The global financial markets are motivated by fear, greed and indecision and they dominate stock market activity. Fear, greed and indecision influences the price of a security and commodity within the global markets.

Any security or commodity price is a very important statistic in the world of technical analysis. It’s the only accurate measure of psychological investor sentiment. It’s therefore the intersection of supply and demand.

80% of Trading is Psychology

When the stock market is bullish it means that there is more demand than supply and when the stock market is bearish there is more supply than demand.

What Is Technical Analysis

Technical analysis is the study of historical price performance. The traders endeavour is to depict future price movement.

Technical analysis makes the assumption that investor sentiment is at least and possibly a more important determinant of price than fundament factors like earnings, revenues and profit margins.

What is technical analysis? In Short Involves Charting

Technical analysis is about interpreting pictures, known as charts, and using those pictures to chart and depict the roadmap of probable direction of a stock.

The stock market is a never ending battle between those who think the stock price should go down (the bears) and those who think the stock price should go up (the bulls).

While both parties are constantly engaged in this investor battle, the results of their actions are etched clearly and forever on a stock chart.

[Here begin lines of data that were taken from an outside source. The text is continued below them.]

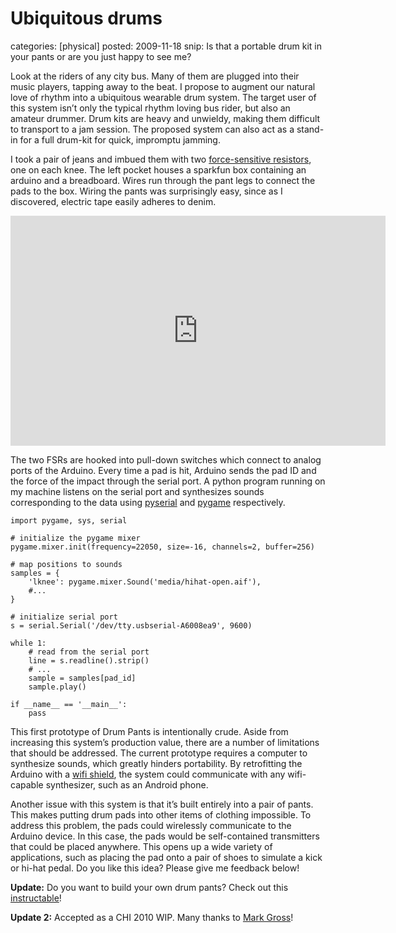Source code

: Ubiquitous drums
================
categories: [physical]
posted: 2009-11-18
snip: Is that a portable drum kit in your pants or are you just happy to see me?




Look at the riders of any city bus. Many of them are plugged into their music
players, tapping away to the beat. I propose to augment our natural love of
rhythm into a ubiquitous wearable drum system. The target user of this system
isn’t only the typical rhythm loving bus rider, but also an amateur drummer.
Drum kits are heavy and unwieldy, making them difficult to transport to a jam
session. The proposed system can also act as a stand-in for a full drum-kit for
quick, impromptu jamming.

I took a pair of jeans and imbued them with two [force-sensitive resistors][],
one on each knee. The left pocket houses a sparkfun box containing an arduino
and a breadboard. Wires run through the pant legs to connect the pads to the
box. Wiring the pants was surprisingly easy, since as I discovered, electric
tape easily adheres to denim.

<iframe title="YouTube video player" width="600" height="368"
  src="http://www.youtube.com/embed/HjWx9fp-8oU" frameborder="0"
  allowfullscreen></iframe>

The two FSRs are hooked into pull-down switches which connect to analog ports
of the Arduino. Every time a pad is hit, Arduino sends the pad
ID and the force of the impact through the serial port. A python program running on my machine
listens on the serial port and synthesizes sounds corresponding to the data
using [pyserial][] and [pygame][] respectively.

    import pygame, sys, serial

    # initialize the pygame mixer
    pygame.mixer.init(frequency=22050, size=-16, channels=2, buffer=256)

    # map positions to sounds
    samples = {
        'lknee': pygame.mixer.Sound('media/hihat-open.aif'),    
        #...
    }

    # initialize serial port
    s = serial.Serial('/dev/tty.usbserial-A6008ea9', 9600)

    while 1:
        # read from the serial port
        line = s.readline().strip()
        # ...
        sample = samples[pad_id]
        sample.play()

    if __name__ == '__main__':
        pass

This first prototype of Drum Pants is intentionally crude. Aside from
increasing this system’s production value, there are a number of limitations
that should be addressed. The current prototype requires a computer to
synthesize sounds, which greatly hinders portability. By retrofitting the
Arduino with a [wifi shield][], the system could communicate with any
wifi-capable synthesizer, such as an Android phone.

Another issue with this system is that it’s built entirely into a pair of
pants. This makes putting drum pads into other items of clothing impossible. To
address this problem, the pads could wirelessly communicate to the Arduino
device. In this case, the pads would be self-contained transmitters that could
be placed anywhere. This opens up a wide variety of applications, such as
placing the pad onto a pair of shoes to simulate a kick or hi-hat pedal. Do you
like this idea? Please give me feedback below!

**Update:** Do you want to build your own drum pants? Check out this
[instructable][]!

**Update 2:** Accepted as a CHI 2010 WIP. Many thanks to [Mark Gross][]!

  [force-sensitive resistors]: http://www.sparkfun.com/commerce/product_info.php?products_id=9376
  [this Arduino sketch]: http://www.borismus.com/wp-content/uploads/2009/11/drum.pde
  [pyserial]: http://pyserial.sourceforge.net/
  [pygame]: http://www.pygame.org/news.html
  [wifi shield]: http://asynclabs.com/wiki/index.php?title=WiShield_1.0
  [instructable]: http://www.instructables.com/id/Drum-Wear-drums-in-your-clothing/
  [Mark Gross]: http://code.arc.cmu.edu/~mdg/

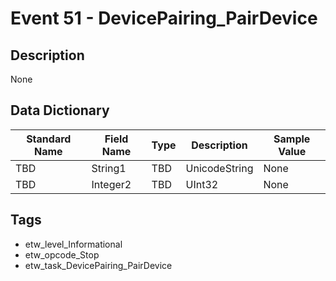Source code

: # Event 51 - DevicePairing_PairDevice

## Description
None

## Data Dictionary
|Standard Name|Field Name|Type|Description|Sample Value|
|---|---|---|---|---|
|TBD|String1|TBD|UnicodeString|None|None|
|TBD|Integer2|TBD|UInt32|None|None|

## Tags
* etw_level_Informational
* etw_opcode_Stop
* etw_task_DevicePairing_PairDevice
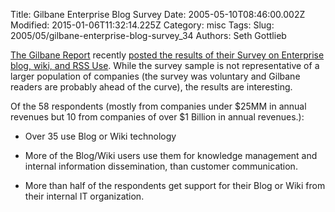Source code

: Title: Gilbane Enterprise Blog Survey
Date: 2005-05-10T08:46:00.002Z
Modified: 2015-01-06T11:32:14.225Z
Category: misc
Tags: 
Slug: 2005/05/gilbane-enterprise-blog-survey_34
Authors: Seth Gottlieb

[The Gilbane Report](http://www.gilbane.com) recently [posted the results of their Survey on Enterprise blog, wiki, and RSS Use](http://gilbane.com/surveys.html). While the survey sample is not representative of a larger population of companies (the survey was voluntary and Gilbane readers are probably ahead of the curve), the results are interesting.  

Of the 58 respondents (mostly from companies under $25MM in annual revenues but 10 from companies of over $1 Billion in annual revenues.):  

*   Over 35 use Blog or Wiki technology  
    
*   More of the Blog/Wiki users use them for knowledge management and internal information dissemination, than customer communication.  
    
*   More than half of the respondents get support for their Blog or Wiki from their internal IT organization.  
    

  
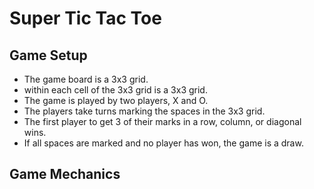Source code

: # Super Tic Tac Toe

## Game Setup

- The game board is a 3x3 grid.
- within each cell of the 3x3 grid is a 3x3 grid.
- The game is played by two players, X and O.
- The players take turns
 marking the spaces in the 3x3 grid.
- The first player to get 3 of their marks in a row, column, or diagonal wins.
- If all spaces are marked and no player has won, the game is a draw.

## Game Mechanics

The investor psychology game between the bulls and the bears has been going on for centuries, leaving us with quite a historical record of how the battles evolve and how they play out.

The fundamental drivers of human nature and behaviour in the stock market have not changed. People are still possessed by fear and greed in the 21st century, just as they were in the 1800′s. There is nothing new in the stock market.

What is technical analysis? – Investor emotions through market cycles.

The image above shows us the investor emotion through market cycles. As you can see when the stock price is going up, investor feels excitement, thrill and euphoria, they are on top of the world think that they are smart and invincible.

When the stock price starts to move down the investor feels the emotions of anxiety, denial, fear, desperation, panic, capitulation and despondency.

Investors go through all these emotions when trading.  With technical analysis skills you are able to stack the odds in your favour and increase the likelihood of being in a successful trade.